Paul Allen, the world's seventh-richest person according
to Forbes magazine, will make the investment through Global Vulcan Energy
International, a wholly-owned subsidiary of his personal investment vehicle,
Vulcan Capital.
"We signed a memorandum of understanding on Thursday
with the U.S energy
firm, which will invest $1.6 billion in the next three years," said
Mahmudur Rahman, executive chairman of Bangladesh's Board of Investment
(BOI).
Vulcan will spend $900 million of Allen's $21 billion fortune
building a number of gas-run power plants with a total 1,800 megawatts
(MW) of capacity -- equivalent to almost half of existing national capacity.
The new plants will help meet new demand that is set to
double to 7,000 MW
by 2007, and make up a power shortfall that already stands at between
500
MW and 700 MW.
Vulcan will also build two plants with the capacity to produce
140,000 tonnes of carbon-based organic fertilizer at a cost of $200 million,
and set up a $500 million project to capture methane gas for power production
from coal mines, Mahmudur told Reuters.
Allen's injection of funds will be the second biggest in
Bangladesh behind a $2.5 billion project by India's Tata group. Together,
the two investments dwarf total foreign direct investment of 3 billion
since Bangladesh became a nation in the early 1970s.

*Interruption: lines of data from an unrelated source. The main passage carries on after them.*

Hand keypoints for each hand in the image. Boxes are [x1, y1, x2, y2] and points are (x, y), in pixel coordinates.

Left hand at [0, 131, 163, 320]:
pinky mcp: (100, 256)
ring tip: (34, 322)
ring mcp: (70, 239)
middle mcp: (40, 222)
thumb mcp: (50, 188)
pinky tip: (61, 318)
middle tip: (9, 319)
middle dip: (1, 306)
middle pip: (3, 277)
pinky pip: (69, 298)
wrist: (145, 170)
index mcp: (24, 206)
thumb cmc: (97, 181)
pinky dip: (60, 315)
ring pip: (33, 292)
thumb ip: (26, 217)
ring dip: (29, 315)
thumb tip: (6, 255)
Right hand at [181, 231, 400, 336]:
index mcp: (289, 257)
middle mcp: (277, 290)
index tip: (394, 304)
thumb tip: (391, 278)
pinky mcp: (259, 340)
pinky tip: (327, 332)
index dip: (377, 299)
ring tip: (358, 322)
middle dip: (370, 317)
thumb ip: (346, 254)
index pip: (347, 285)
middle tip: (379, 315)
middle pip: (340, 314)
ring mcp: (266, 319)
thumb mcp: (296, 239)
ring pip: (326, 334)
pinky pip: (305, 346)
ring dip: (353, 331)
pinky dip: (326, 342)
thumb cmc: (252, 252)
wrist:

Half of Bangladesh's population lives below the poverty
line, and the nation is home to the third highest number of poor people
in the world behind India and China, according to the World Bank. However,
GDP grew by six percent last year and is set to grow a further 5 percent
in the 2004/05 fiscal year.
Mahmudur said Vulcan's president, Ford F. Graham, and other
senior company
executives, visited proposed plant sites last week and held meetings with
Bangladeshi officials.
The firm will start a feasibility study in May, which will
be completed within the next six months.